_What you need to do_
Only the tail of the listing is wanted: the line containing "Figure 34. Structure" and all after it, repeated exactly, pictures omitted.
[Provided data]
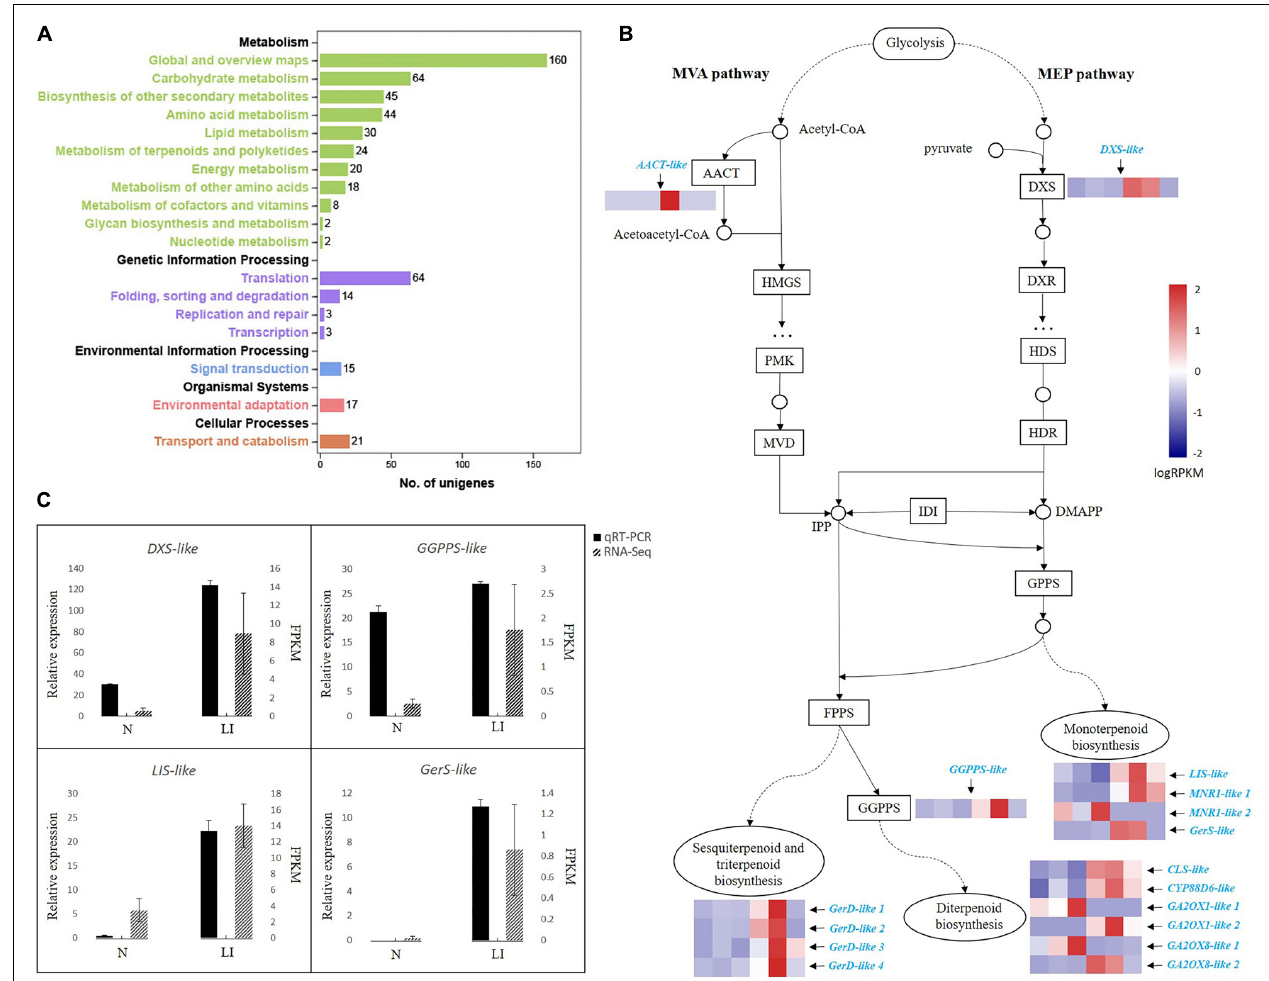
FIGURE 2 | Transcriptional cascade of DEGs in terpenoid backbone biosynthesis in linalool-type C. camphora . (A) KEGG pathway annotations of DEGs. The x- axis indicates the number of unigenes annotated in each corresponding pathway. The five categories of KEGG pathways are divided and color-coded. (B) DEGs in terpenoid backbone biosynthesis. The transcriptional cascade of terpenoid backbone biosynthesis is shown in the form of protein-coding enzymes or nodes annotated by KEGG pathway analysis. Enzyme expression patterns are indicated with logRPKM values, and DEGs are in azure. The left three and right three columns represent low oil content type (N) and linalool type (LI), respectively. AACT, acetyl-CoA C-acetyltransferase; DXS, 1-deoxy- D -xylulose-5-phosphate synthase; HMGS, hydroxymethylglutaryl-CoA synthase; PMK, phosphomevalonate kinase; MVD, mevalonate diphosphate decarboxylase; DXR, 1-deoxy-d-xylulose-5-phosphate reductoisomerase; HDS, hydroxymethylbutenyl 4-diphosphate synthase; HDR, (E)-4-hydroxy-3-methyl-but-2-enyl diphosphate reductase; IDI, isopentenyl-diphosphate delta-isomerase; GPPS, geranyl diphosphate synthase; FPPS, farnesyl pyrophosphate synthase; GGPPS, geranylgeranyl pyrophosphate synthase; LIS, linalool synthase; MNR1, ( + )-neomenthol dehydrogenase-like isoform; GerS, geraniol synthase; GerD, ( − )-germacrene D synthase; CLS, ent-copalyl diphosphate synthase; CYP88D6, cytochrome P450 88D6; GA2OX, Gibberellin 2-beta-dioxygenase. (C) qRT-PCR validation of RNA-Seq data. The black bars represent relative gene expression determined by qRT-PCR (left y -axis) and the dotted gray bars represent gene expression levels detected by RNA-Seq (right y- axis). Standard errors of the three technical replicates of each sample of the qRT-PCR analysis and three biological replicates in the two experimental groups of the RNA-Seq analysis are indicated by error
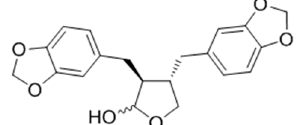
Figure 34. Structure of ( − )-cubebin. Figure 33. Structure of kavalactones and glucosylsterols isolated from the rhizome extract of Piper methysticum .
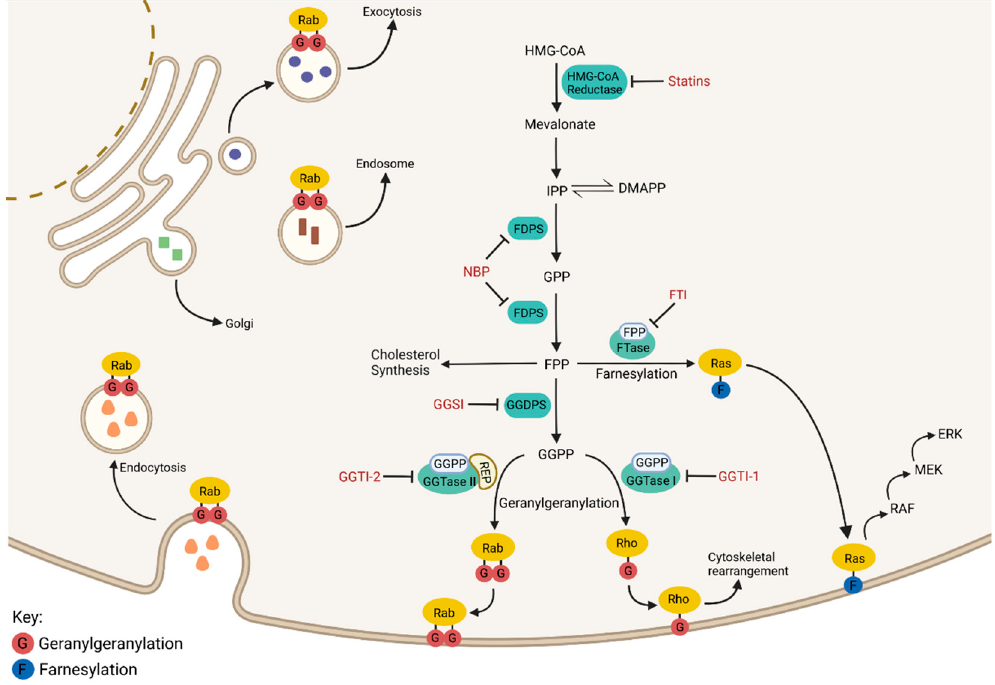
Figure 1. The Isoprenoid Biosynthetic Pathway. An overview of the isoprenoid biosynthetic pathway (IBP) is presented above with inhibitors shown in red and enzymes shown in green. Outcomes of the IBP can be broken down into four categories: (1) cholesterol synthesis, (2) Ras family member farnesylation, (3) Rho family member geranylgeranylation, and (4) Rab family member geranyl- geranylation. Ras, Rho and Rab proteins require prenylation to perform their normal cellular func- tions.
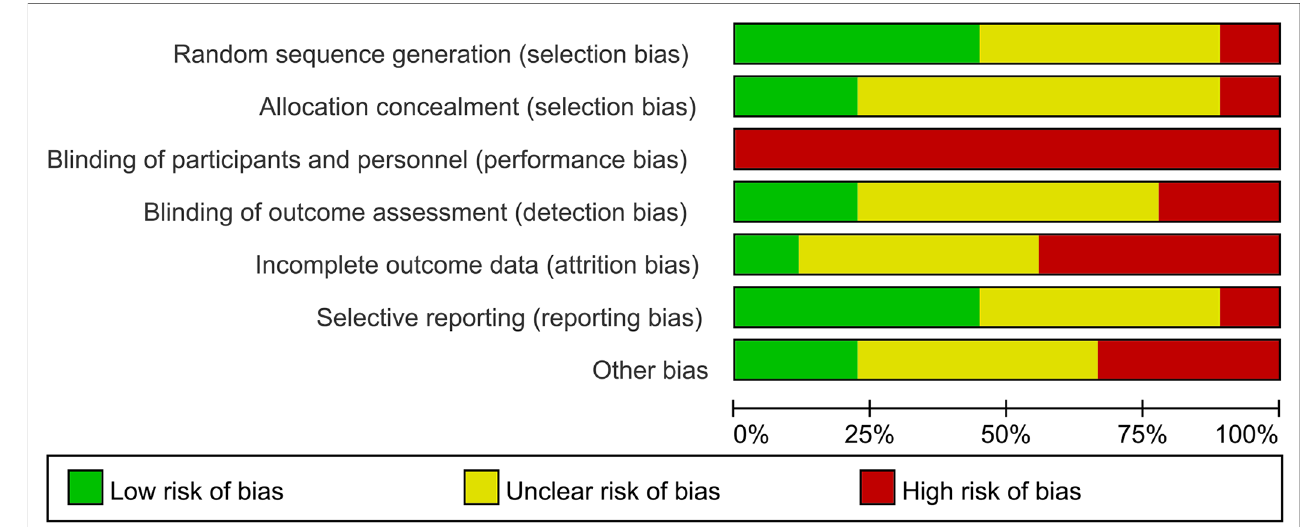
Fig 2. Risk of bias graph.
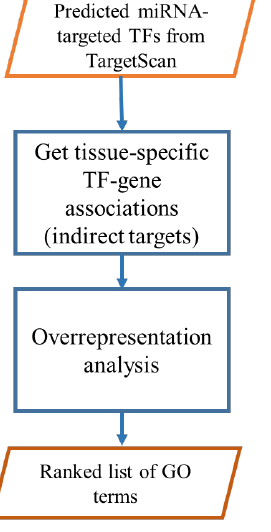
Figure 2. Pipeline of our miRNA GO enrichment analysis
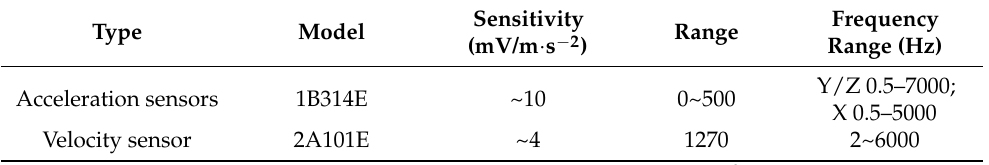
Table 1. Sensor specifications.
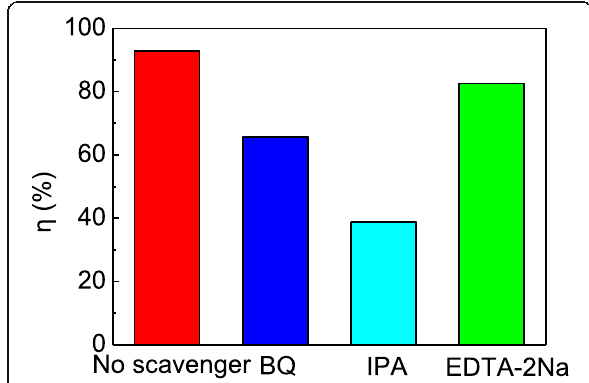
Fig. 8 The influence on degradation efficiency of RhB by Ag 3 PO 4 /T- ZnOw-2 with different scavengers (scavenger dose = 0.2 mmol/L)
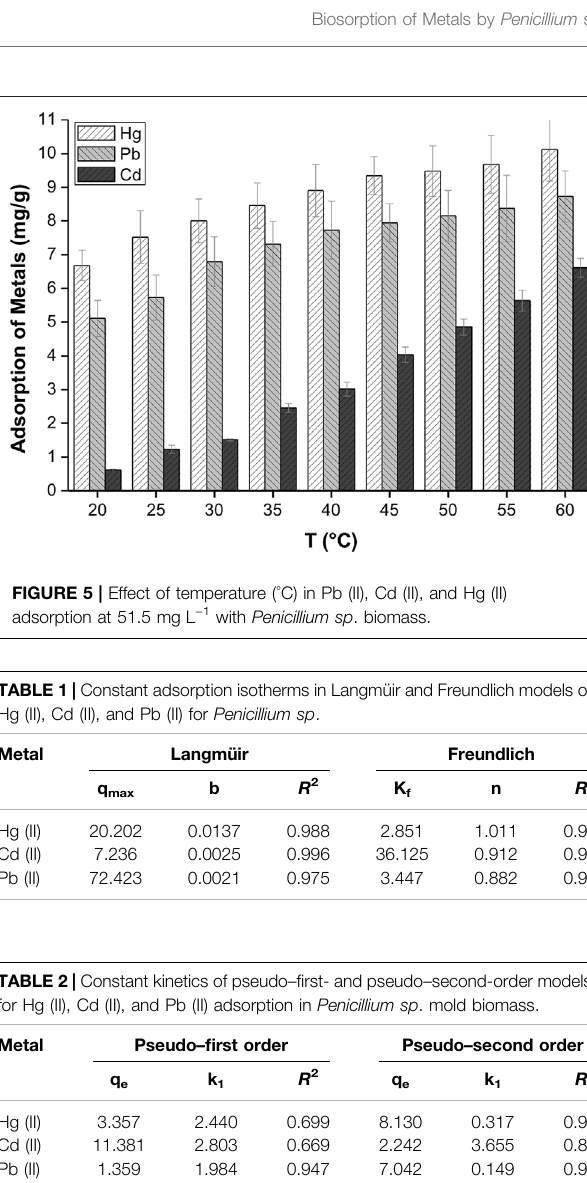
FIGURE 4 | Effect of the amount of biomass (g) in Pb (II), Cd (II), and Hg (II) adsorption at 51.5 mg L − 1 with Penicillium sp . biomass.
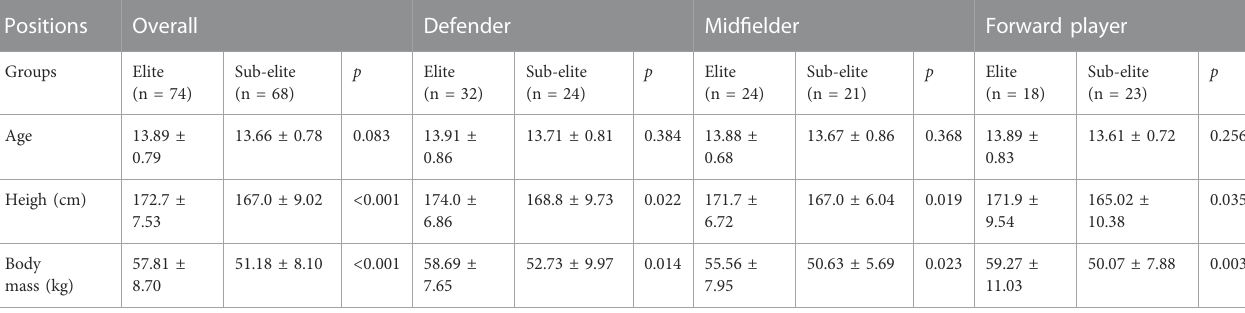
TABLE 1 Anthropometric characteristics of all subjects in different positions. Positions Overall Defender Mid fi elder Forward player Groups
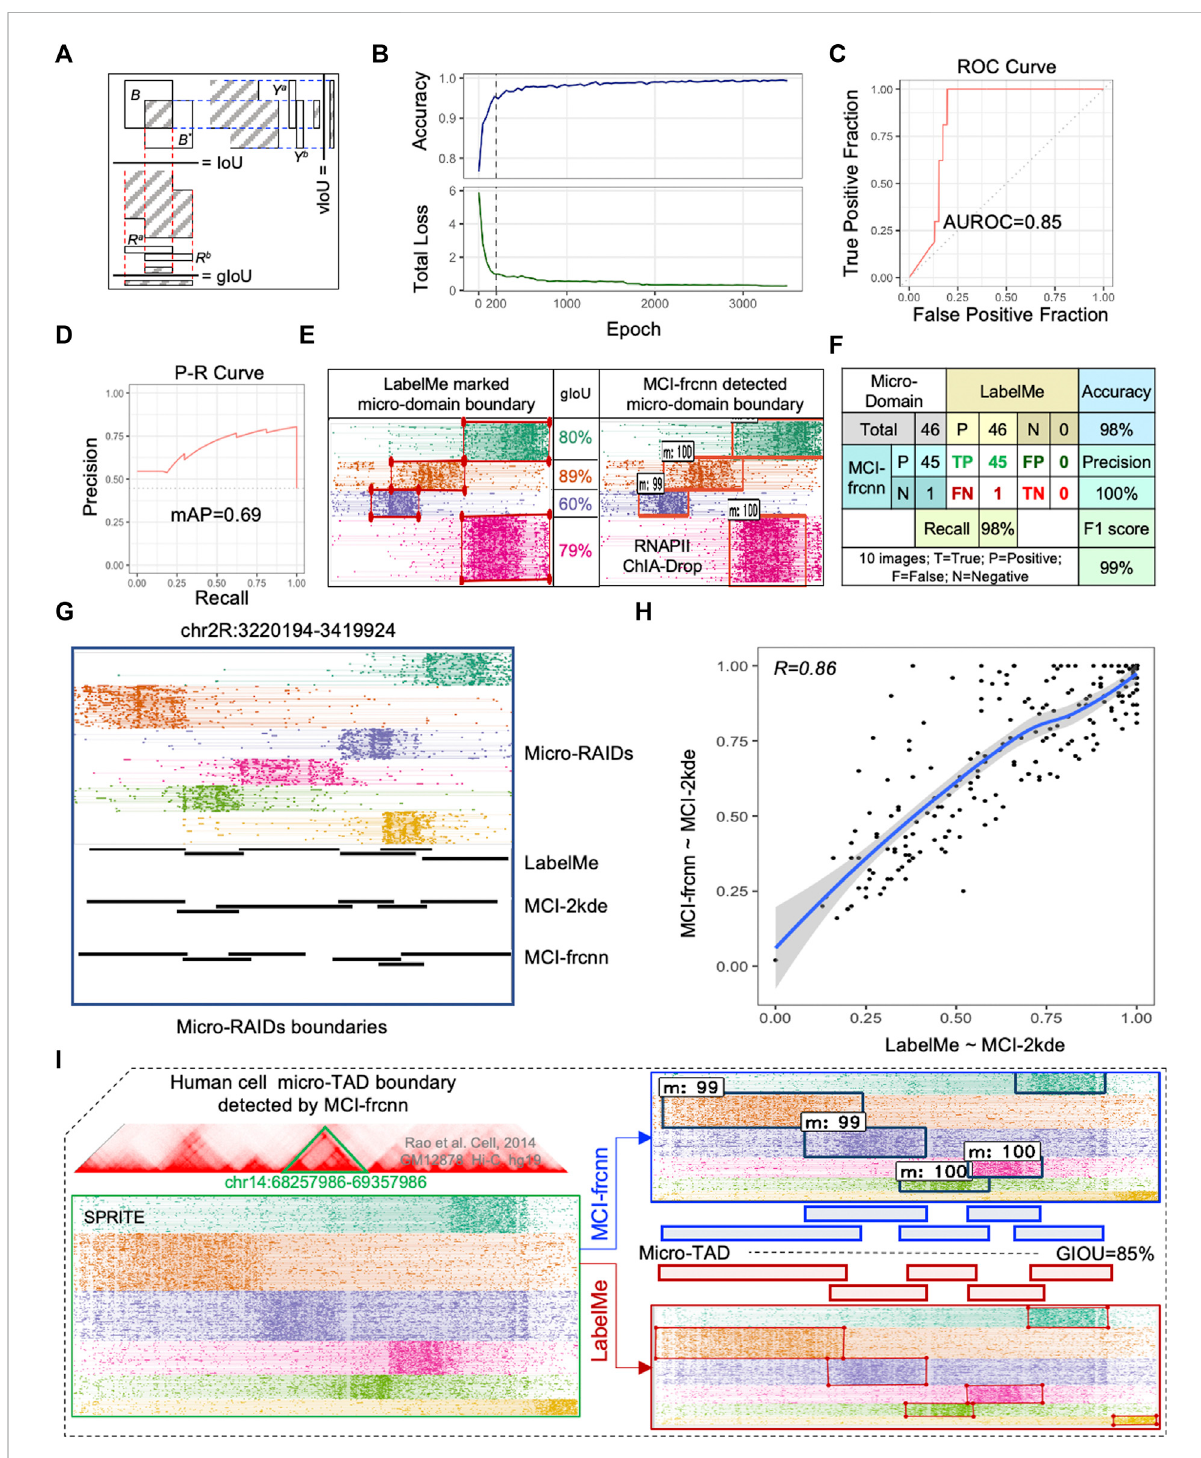
FIGURE 3 MCI-frcnn Performance. (A) Illustration of values of the intersection over union value (IoU), genomic IoU (gIoU), and vertical IoU (vIoU). (B) Curves of classi fi er accuracy for bounding boxes from RPN, and the total loss value of Faster R-CNN ( total_loss = loss_rpn_regression + loss_rpn_classi fi er + loss_detector_classi fi er + loss_detector_regression ). (C) Receiver operator characteristic (ROC) curve and the value of area under ROC curve (AUROC). (D) Precision-Recall (P-R) curve and mean average precision value (mAP). (E) Example of micro-domains genomic boundariesdetected byMCI-frcnn machine,togetherwithgIoUswhencomparedwiththeirgroundtruthgenomic regions. (F) Errors obtained from the 46 micro-RAIDs from the 10 testing images listed in Figure 4, including values of accuracy, precision, recall, and F1 score, by comparing MCI-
[/Provided data]
_Solution_
Figure 34. Structure of ( − )-cubebin. Figure 33. Structure of kavalactones and glucosylsterols isolated from the rhizome extract of Piper methysticum .
Figure 1. The Isoprenoid Biosynthetic Pathway. An overview of the isoprenoid biosynthetic pathway (IBP) is presented above with inhibitors shown in red and enzymes shown in green. Outcomes of the IBP can be broken down into four categories: (1) cholesterol synthesis, (2) Ras family member farnesylation, (3) Rho family member geranylgeranylation, and (4) Rab family member geranyl- geranylation. Ras, Rho and Rab proteins require prenylation to perform their normal cellular func- tions.
Fig 2. Risk of bias graph.
Figure 2. Pipeline of our miRNA GO enrichment analysis
Table 1. Sensor specifications.
Fig. 8 The influence on degradation efficiency of RhB by Ag 3 PO 4 /T- ZnOw-2 with different scavengers (scavenger dose = 0.2 mmol/L)
FIGURE 4 | Effect of the amount of biomass (g) in Pb (II), Cd (II), and Hg (II) adsorption at 51.5 mg L − 1 with Penicillium sp . biomass.
TABLE 1 Anthropometric characteristics of all subjects in different positions. Positions Overall Defender Mid fi elder Forward player Groups
FIGURE 3 MCI-frcnn Performance. (A) Illustration of values of the intersection over union value (IoU), genomic IoU (gIoU), and vertical IoU (vIoU). (B) Curves of classi fi er accuracy for bounding boxes from RPN, and the total loss value of Faster R-CNN ( total_loss = loss_rpn_regression + loss_rpn_classi fi er + loss_detector_classi fi er + loss_detector_regression ). (C) Receiver operator characteristic (ROC) curve and the value of area under ROC curve (AUROC). (D) Precision-Recall (P-R) curve and mean average precision value (mAP). (E) Example of micro-domains genomic boundariesdetected byMCI-frcnn machine,togetherwithgIoUswhencomparedwiththeirgroundtruthgenomic regions. (F) Errors obtained from the 46 micro-RAIDs from the 10 testing images listed in Figure 4, including values of accuracy, precision, recall, and F1 score, by comparing MCI-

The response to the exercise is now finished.